Спустя несколько месяцев Брюнинг провела какое-то время на морском побережье в селении Аренсхоп, где Kulturbund хотел основать писательский поселок. Но для этого нужно было подыскать подходящие места. Чтобы решить эту проблему, в отношении владельцев некоторых наиболее привлекательных прибрежных вилл были сфабрикованы обвинения. Те из них, кого не успели арестовать, бежали на Запад. В освободившиеся дома вселились чиновники от культуры.
Да, мы слышали обо всем этом, сказала мне Брюнинг, «но вы должны понимать: я приветствовала прибытие Красной армии и хотела строить социализм, а поэтому — сегодня я иногда упрекаю себя — всему этому мы старались не придавать большого значения». Ее голос стих — это было все.
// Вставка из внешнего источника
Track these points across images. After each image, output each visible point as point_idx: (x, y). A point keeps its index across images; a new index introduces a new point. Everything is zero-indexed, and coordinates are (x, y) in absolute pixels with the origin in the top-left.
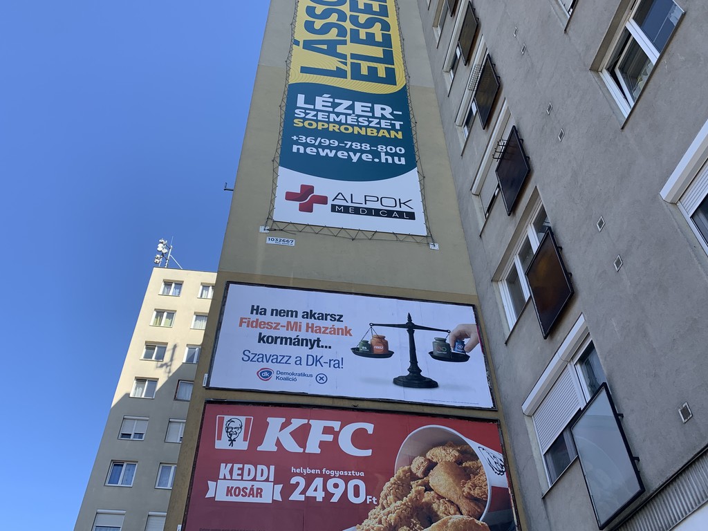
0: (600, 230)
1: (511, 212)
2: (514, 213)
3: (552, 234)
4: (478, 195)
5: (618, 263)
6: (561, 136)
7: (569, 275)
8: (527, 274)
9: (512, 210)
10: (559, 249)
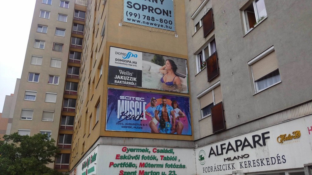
0: (230, 61)
3: (217, 54)
4: (193, 19)
5: (232, 73)
6: (226, 23)
7: (219, 69)
9: (205, 36)
10: (218, 59)
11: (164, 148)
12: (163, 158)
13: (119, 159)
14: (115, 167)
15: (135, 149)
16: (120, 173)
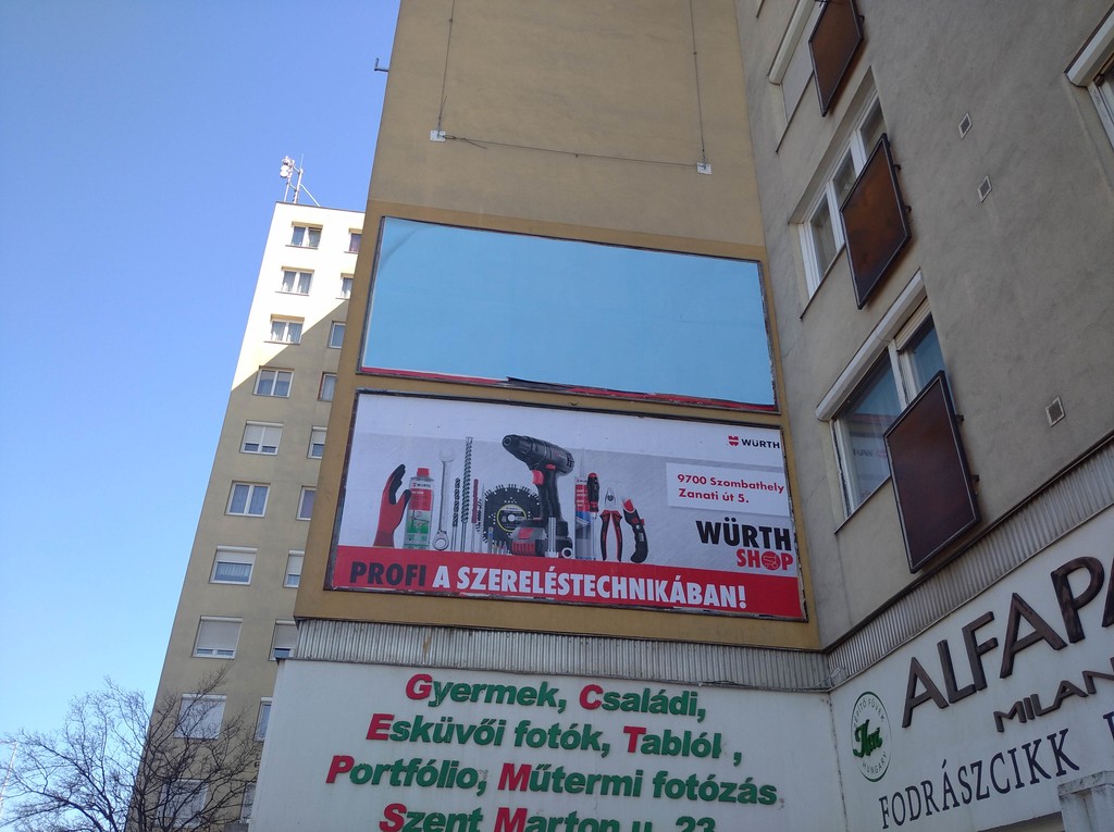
0: (962, 135)
1: (827, 110)
2: (832, 113)
3: (888, 145)
4: (779, 84)
5: (984, 189)
7: (907, 209)
8: (843, 210)
10: (897, 168)
11: (647, 685)
12: (640, 742)
13: (384, 737)
14: (356, 781)
15: (479, 688)
16: (384, 819)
Она только хотела, чтобы я узнала то, о чем знала сама.
Жесткое разделение жизненного пространства на публичное и частное, домашнее и школьное, дружеское и рабочее отнюдь не было единственным решением для тех, кто хотел преуспевать при коммунистическом режиме. Вместо того чтобы прятать свои противоречивые настроения, небольшая и неординарная группа людей предпочитала выражать их открыто. Вместо того чтобы испытывать конфликт раздвоенности чувств, они пытались играть двоякую роль, оставаясь внутри системы и в то же время сохраняя некоторую независимость от нее. Удобными способами для этого были, например, официальные «оппозиционные» партии — фальшивые образования, которые создавались для замены реальных партий после того, как их лидеры бежали или арестовывались, и которые оставались лояльными режиму во всех отношениях. Так, восточным немцам, остававшимся в Христианско-демократической партии, позволялось открыто практиковать религию, хотя одновременно предполагалась их приверженность принципам марксизма-ленинизма. А полякам, сохранявшим членство в Крестьянской партии, разрешалось представлять фермеров, если только это не вступало в конфликт с официальной политикой.
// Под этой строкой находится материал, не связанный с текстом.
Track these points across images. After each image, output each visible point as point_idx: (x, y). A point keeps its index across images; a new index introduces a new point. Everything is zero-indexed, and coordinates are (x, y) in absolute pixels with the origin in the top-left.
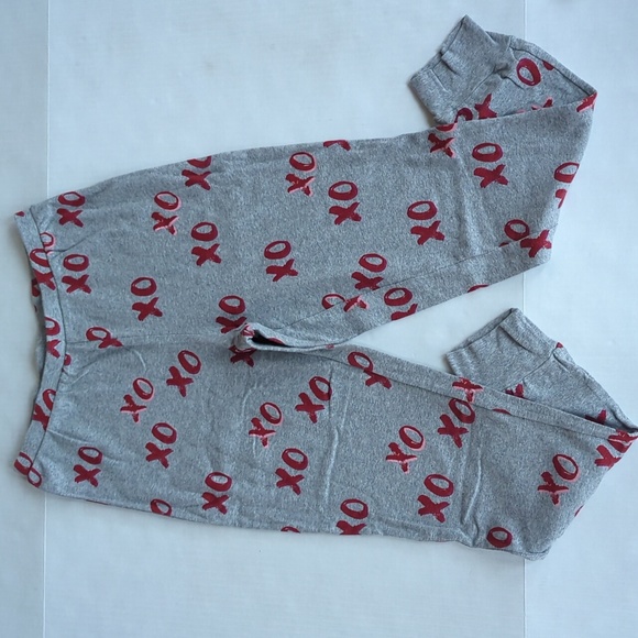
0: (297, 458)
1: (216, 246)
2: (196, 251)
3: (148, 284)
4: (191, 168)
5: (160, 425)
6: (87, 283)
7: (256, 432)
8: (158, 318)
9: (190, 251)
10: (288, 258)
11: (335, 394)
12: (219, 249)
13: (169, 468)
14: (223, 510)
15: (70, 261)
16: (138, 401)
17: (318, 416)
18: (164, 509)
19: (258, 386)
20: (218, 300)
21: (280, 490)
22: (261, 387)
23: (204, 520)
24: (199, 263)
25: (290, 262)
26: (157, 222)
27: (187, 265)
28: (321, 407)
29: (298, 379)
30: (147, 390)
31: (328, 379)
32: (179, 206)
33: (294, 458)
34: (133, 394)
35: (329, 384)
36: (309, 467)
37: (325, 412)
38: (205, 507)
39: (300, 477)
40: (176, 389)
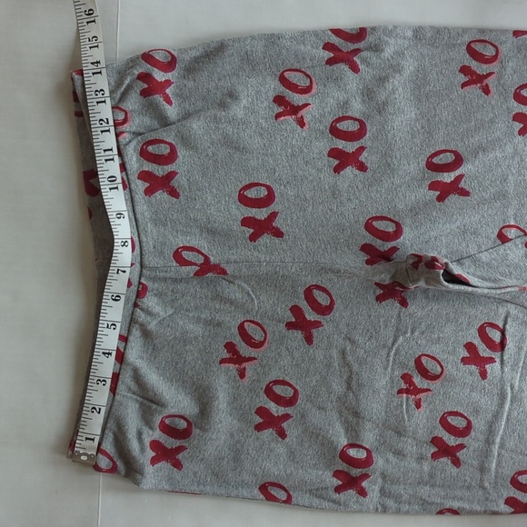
0: (458, 423)
1: (362, 149)
2: (334, 153)
3: (263, 192)
4: (336, 40)
5: (277, 382)
6: (174, 183)
7: (407, 391)
8: (277, 240)
9: (326, 153)
10: (457, 173)
11: (510, 344)
12: (365, 154)
13: (287, 440)
14: (363, 493)
15: (150, 149)
16: (245, 350)
17: (489, 371)
18: (282, 495)
19: (412, 333)
20: (363, 220)
21: (435, 463)
22: (417, 333)
23: (338, 507)
24: (337, 170)
25: (459, 178)
26: (280, 110)
27: (319, 170)
28: (491, 360)
29: (464, 326)
30: (258, 336)
31: (501, 326)
32: (314, 91)
33: (453, 423)
34: (238, 340)
35: (503, 332)
36: (473, 433)
37: (497, 365)
38: (338, 489)
39: (461, 446)
40: (298, 335)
Никто в Восточной Европе не играл в эту особенную игру более искусно, чем Болеслав Пясецкий, политик, чья необычная карьера в течение одного только десятилетия привела его от радикальных правых к радикальным левым. Оценки его жизненного пути весьма разнообразны. Еще в 1956 году Леопольд Тырманд осуждал его как человека, для которого «любая мораль в политике представляется вредным мифом»[1187]
. Недавно один из биографов назвал его «трагической фигурой»[1188]. Прочие мнения, касающиеся Пясецкого, лежат где-то между этими суждениями. Для одних это классическая история коллаборациониста, для других — повесть о выживании.Карьера Пясецкого началась в беспокойные 1930-е годы, когда, будучи очень молодым человеком, он сделал себе имя, основав фракцию в рамках крайне правой польской национал-радикальной партии. Члены этой группы, называвшейся «фалангой» — прямая аллюзия на испанский франкизм, были убеждены, что живут во времена морального и экономического кризиса. Подобно коммунистическим партиям той поры, они также верили, что польское общество глубоко прогнило, а слабость демократии и «вздор» демократического либерализма заслуживают всяческого порицания. Впрочем, несмотря на их антисемитизм и восхищение авторитарными режимами в целом и итальянским фашизмом в частности, фалангисты оставались польскими националистами и поэтому, за немногими исключениями, не сотрудничали с Гитлером[1189]
.В 1939 году гестапо отправило Пясецкого за решетку. После освобождения из тюрьмы он присоединился к движению Сопротивления и в конце концов — к Армии Крайовой. Летом 1944 года, когда вспыхнуло Варшавское восстание, его партизанский отряд был взят в плен Красной армией в лесах к востоку от столицы. В ноябре он был помещен советскими оккупационными силами, возможно, в печально известные подвалы Люблинского замка. То, что происходило с ним дальше, по-прежнему остается предметом серьезных разногласий.